A receiver is analogous to a bankruptcy trustee.  The receiver controls all the debtor’s assets and operates the business.  If possible, the receiver will attempt to turn the business around, or in the alternative, liquidate the assets of the business.  Appointment of a receiver is an extraordinary remedy, and such relief is granted only in cases of clear necessity.

Receiverships have several advantages.  Primarily, in most cases, the cost of a receivership is often lower than a bankruptcy.  Further, a receivership action has fewer procedural rules and statutory regulations than a bankruptcy, and therefore there is greater flexibility within a receivership than a proceeding under the Bankruptcy Code.

Bankruptcy law, however, is more developed, and therefore bankruptcy is a more predictable process than a receivership.  Further, if not checked by the court, the receiver’s fees and expenses can become more costly than an involuntary bankruptcy.  Further, the Receiver is a “Super Creditor,” who will get paid first, even before secured creditors.  Lastly, creditors, and specifically the petitioning creditor, can be liable for receiver’s fees and expenses, if the assets of the debtor are not sufficient to cover the cost of the receivership.

An involuntary bankruptcy can be used to marshal and preserve the debtor’s assets.

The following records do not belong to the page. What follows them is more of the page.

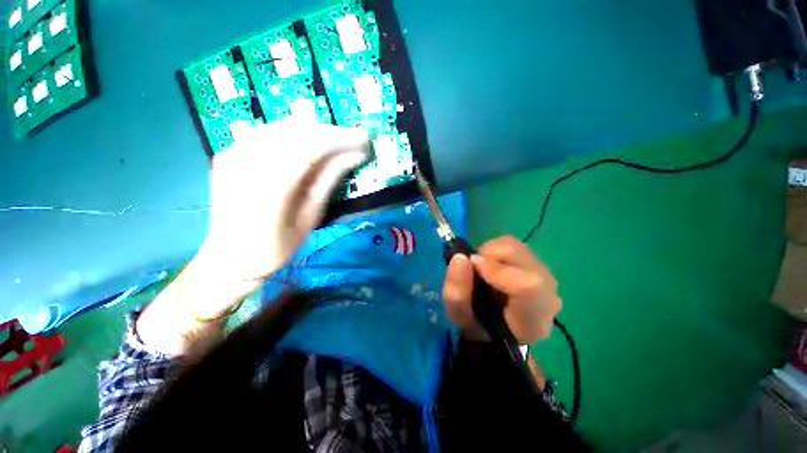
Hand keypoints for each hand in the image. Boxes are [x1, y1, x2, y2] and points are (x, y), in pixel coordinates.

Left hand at [199, 118, 368, 292]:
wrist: (231, 256)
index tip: (365, 139)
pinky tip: (309, 146)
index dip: (341, 138)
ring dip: (315, 132)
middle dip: (331, 132)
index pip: (311, 145)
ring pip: (283, 127)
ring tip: (336, 144)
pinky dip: (294, 135)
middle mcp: (248, 161)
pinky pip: (268, 133)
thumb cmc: (277, 247)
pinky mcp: (230, 153)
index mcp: (271, 186)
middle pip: (297, 130)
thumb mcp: (311, 217)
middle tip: (354, 142)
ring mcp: (234, 153)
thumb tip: (354, 156)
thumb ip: (329, 181)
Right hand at [442, 236, 561, 343]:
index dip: (497, 270)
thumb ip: (457, 292)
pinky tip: (491, 266)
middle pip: (521, 257)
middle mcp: (548, 295)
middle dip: (488, 255)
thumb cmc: (478, 326)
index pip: (529, 286)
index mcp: (532, 320)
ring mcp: (546, 277)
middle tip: (474, 268)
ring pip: (517, 247)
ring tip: (482, 268)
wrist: (497, 326)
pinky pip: (516, 246)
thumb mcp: (459, 317)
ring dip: (491, 252)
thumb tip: (460, 257)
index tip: (472, 266)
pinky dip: (497, 251)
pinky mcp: (539, 265)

In appropriate cases, if a creditor suspects that a debtor is dissipating assets and intends to not pay debts, the creditors can force the debtor into bankruptcy by filing for an "involuntary bankruptcy" under Section 303 of the Bankruptcy Code. 

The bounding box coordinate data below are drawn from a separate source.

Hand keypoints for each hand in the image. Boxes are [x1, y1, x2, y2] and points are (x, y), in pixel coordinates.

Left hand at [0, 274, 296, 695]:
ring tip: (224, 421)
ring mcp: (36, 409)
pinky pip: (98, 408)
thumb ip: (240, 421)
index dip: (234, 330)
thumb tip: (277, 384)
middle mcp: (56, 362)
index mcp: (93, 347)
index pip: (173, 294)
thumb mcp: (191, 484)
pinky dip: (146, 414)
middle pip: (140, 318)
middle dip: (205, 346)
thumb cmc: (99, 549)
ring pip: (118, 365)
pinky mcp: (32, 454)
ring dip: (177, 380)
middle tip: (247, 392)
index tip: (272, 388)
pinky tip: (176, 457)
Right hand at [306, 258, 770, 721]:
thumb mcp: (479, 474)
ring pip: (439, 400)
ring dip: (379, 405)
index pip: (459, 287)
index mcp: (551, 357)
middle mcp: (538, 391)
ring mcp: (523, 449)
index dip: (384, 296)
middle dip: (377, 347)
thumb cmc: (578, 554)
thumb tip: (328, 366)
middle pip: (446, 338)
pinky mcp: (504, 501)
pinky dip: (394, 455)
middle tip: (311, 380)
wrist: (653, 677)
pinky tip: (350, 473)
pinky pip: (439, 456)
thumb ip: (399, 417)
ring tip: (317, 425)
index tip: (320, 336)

If successful, forcing the debtor into an involuntary bankruptcy compels the distribution of the debtor's assets for the benefit of all the creditors in accordance with bankruptcy laws.  However, creditors must be judicious in their use of involuntary bankruptcy as a remedy, because the filing of an involuntary bankruptcy tends to severely and adversely affect the debtor's financial reputation and business operations.  If the petition for involuntary bankruptcy is dismissed, the court will likely award the debtor its costs and reasonable attorneys’ fees for defending the suit.  Further, if the court finds that the petition for involuntary bankruptcy was filed "in bad faith," it may award the debtor his actual damages caused by your filing as well as punitive damages.

III. Conclusion

Although Grupo Mexicano reaffirmed the limitations to the use of preliminary injunctions by unsecured creditors to freeze debtors’ assets during litigation, there are exceptions to Grupo Mexicano which allow such injunctive relief in certain limited circumstances.  Further, there are other remedies available which could allow a creditor to marshal and preserve the debtor’s assets during litigation, especially where the creditor suspects that the debtor will transfer assets so as to render any judgment meaningless.